### Instructions to follow:
When a line in the entries below contains the word "linejoin", copy that line.

### Records provided:
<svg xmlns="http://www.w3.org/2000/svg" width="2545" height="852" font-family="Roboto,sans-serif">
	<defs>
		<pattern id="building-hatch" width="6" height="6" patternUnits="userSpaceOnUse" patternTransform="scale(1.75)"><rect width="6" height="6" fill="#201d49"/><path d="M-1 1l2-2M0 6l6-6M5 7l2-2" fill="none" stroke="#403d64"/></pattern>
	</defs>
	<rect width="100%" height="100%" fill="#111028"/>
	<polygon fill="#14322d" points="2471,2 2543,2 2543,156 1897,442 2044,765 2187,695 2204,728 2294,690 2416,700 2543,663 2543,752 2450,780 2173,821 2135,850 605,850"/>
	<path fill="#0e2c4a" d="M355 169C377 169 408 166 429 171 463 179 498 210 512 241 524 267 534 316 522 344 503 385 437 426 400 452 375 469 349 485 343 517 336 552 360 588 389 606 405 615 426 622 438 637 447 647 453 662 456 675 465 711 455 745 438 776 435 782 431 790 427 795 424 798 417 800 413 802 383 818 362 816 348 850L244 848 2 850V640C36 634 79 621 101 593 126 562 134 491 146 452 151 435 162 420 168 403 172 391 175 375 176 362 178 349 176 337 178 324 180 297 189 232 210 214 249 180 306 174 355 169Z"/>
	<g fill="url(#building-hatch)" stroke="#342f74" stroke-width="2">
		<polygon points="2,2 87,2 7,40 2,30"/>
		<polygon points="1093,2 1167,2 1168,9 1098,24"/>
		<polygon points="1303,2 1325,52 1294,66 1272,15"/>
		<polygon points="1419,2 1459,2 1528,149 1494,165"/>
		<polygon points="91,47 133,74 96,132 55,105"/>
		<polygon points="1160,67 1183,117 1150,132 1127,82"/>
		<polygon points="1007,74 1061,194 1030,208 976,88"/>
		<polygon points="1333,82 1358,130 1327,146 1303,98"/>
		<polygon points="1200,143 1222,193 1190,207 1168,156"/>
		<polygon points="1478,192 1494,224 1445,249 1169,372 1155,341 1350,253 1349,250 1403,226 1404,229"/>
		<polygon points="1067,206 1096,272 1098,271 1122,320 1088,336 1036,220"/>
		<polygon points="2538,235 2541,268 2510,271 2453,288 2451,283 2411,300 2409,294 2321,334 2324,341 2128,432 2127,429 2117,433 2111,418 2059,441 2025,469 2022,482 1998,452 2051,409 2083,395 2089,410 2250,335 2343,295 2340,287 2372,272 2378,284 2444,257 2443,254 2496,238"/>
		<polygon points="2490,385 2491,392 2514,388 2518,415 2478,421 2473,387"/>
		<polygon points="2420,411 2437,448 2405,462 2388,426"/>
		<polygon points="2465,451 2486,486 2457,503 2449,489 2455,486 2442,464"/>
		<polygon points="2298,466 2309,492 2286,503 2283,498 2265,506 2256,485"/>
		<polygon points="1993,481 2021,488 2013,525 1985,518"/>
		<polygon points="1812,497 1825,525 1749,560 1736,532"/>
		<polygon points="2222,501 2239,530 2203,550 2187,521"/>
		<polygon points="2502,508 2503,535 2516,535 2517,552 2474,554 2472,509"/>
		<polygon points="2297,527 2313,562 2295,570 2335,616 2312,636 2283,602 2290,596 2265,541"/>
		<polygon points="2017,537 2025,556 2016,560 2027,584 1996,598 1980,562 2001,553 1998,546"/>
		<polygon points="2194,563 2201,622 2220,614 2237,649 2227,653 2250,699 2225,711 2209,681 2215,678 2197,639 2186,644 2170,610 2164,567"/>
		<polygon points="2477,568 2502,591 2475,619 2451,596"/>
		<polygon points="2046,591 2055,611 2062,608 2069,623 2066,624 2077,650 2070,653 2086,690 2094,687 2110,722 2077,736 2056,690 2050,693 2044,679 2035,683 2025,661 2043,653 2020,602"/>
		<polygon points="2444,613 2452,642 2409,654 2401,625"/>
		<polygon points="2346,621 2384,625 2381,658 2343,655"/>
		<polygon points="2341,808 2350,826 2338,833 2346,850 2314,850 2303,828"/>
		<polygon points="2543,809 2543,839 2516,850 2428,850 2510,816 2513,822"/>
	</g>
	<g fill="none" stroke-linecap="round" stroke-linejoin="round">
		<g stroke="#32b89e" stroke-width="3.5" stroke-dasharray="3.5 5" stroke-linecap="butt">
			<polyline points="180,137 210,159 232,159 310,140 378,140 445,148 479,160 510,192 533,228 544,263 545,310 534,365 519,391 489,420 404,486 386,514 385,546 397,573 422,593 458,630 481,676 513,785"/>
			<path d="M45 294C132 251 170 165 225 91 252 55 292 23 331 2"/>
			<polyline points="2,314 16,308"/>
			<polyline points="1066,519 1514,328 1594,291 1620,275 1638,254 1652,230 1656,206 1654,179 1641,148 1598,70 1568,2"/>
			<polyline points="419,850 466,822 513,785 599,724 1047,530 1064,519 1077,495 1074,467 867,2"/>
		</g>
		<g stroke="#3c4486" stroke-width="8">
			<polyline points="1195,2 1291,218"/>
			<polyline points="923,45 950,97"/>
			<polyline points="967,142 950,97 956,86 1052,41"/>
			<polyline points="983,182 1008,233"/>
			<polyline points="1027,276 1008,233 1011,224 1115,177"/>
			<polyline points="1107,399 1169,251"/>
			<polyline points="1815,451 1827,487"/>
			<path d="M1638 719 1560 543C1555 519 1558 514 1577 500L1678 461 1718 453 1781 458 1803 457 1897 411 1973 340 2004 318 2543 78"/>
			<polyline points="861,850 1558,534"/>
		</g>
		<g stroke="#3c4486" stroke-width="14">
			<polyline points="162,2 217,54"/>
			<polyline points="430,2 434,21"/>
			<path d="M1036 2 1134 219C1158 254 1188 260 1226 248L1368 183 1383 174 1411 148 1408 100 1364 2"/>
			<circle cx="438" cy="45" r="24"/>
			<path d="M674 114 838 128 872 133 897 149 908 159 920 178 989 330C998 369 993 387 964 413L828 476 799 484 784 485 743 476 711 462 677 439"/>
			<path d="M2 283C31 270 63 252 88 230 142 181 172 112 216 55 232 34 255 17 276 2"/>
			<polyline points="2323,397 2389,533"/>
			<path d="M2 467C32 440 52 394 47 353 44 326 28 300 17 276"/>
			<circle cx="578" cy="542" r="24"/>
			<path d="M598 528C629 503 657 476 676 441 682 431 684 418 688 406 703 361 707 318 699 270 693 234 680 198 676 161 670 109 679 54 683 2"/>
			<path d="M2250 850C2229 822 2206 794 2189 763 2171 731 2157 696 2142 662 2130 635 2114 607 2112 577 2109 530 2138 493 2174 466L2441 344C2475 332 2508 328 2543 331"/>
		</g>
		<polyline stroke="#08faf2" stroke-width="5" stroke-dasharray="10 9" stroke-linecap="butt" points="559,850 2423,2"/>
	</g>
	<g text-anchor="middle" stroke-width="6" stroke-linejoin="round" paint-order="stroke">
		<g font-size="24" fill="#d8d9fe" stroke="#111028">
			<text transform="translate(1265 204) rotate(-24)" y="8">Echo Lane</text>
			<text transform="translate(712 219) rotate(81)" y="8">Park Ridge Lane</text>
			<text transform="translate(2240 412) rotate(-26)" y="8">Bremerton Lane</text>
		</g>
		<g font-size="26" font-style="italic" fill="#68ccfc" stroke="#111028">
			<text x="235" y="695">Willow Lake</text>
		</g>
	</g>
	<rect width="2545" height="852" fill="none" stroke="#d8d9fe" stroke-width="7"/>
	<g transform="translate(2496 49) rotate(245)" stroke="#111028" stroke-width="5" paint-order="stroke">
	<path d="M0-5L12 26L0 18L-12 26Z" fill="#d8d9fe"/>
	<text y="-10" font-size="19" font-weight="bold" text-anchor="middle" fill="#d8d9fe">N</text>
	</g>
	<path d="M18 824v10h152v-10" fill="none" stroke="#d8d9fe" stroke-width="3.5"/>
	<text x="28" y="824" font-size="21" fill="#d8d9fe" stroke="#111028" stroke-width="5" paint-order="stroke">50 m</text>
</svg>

### Exercise response:
	<g fill="none" stroke-linecap="round" stroke-linejoin="round">
	<g text-anchor="middle" stroke-width="6" stroke-linejoin="round" paint-order="stroke">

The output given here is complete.